In fact, when I really hit my stride in reviewing at the end, it was because I’d play 2-4 games back to back and then review them all at once. It fixed the problem of ‘too much reviewing’ because I got a nice fun chunk of playtime all at once.
Rambling
The game LATEX, LEATHER, LIPSTICK, LOVE, LUST is one I skipped in IFComp due to personal preferences, but the author of it made a postmortem where they disagree strongly with how IFComp is handled by the community, and describes a kind of person that they despise that is exactly the kind of person I am, and it got under my skin because there are some good points. Their thesis is that the worship of long games and the awe people have of IFComp is dumb and overrated, and that you can make good art of any size.
Back to why SGS is good
It’s hard to see how SGS could better serve its intended goal. I feel like players just want to be seen and acknowledged. Getting over 1000 ratings was really impressive here, and each rating meant someone played your game.
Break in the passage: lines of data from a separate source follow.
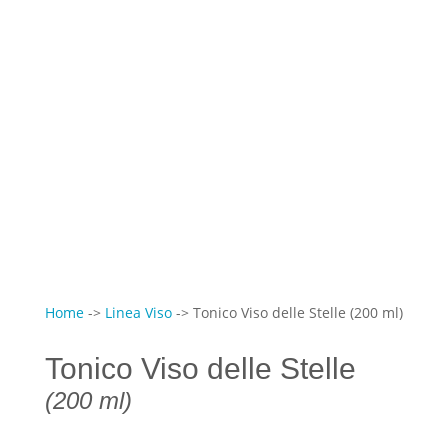
Home
->
Linea Viso
-> Tonico Viso delle Stelle (200 ml)
Tonico Viso delle Stelle
(200 ml)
SGS also serves players, because a lot of people don’t have much time to play games, so having close to 100 games that are guaranteed to be quick to finish is great!
Itch
I don’t leave comments on itch because the culture there seems to be that you always say ‘That was fantastic! I loved it! Amazing work! Changed my life!’ no matter what the game was like, and that kind of commentary doesn’t feel like it does much of anything. I’ve seen authors ask that all bug reports and criticism be put on other sites so that potential players don’t get turned off.
[Final note: I feel evil writing a lot of this post, and so because of that I’m willing to help out anyone that is negatively impacted by what I write. If you are a SGS entrant you can message me and I’ll say something positive about your game and I’ll encourage you in any future plans you have for writing.]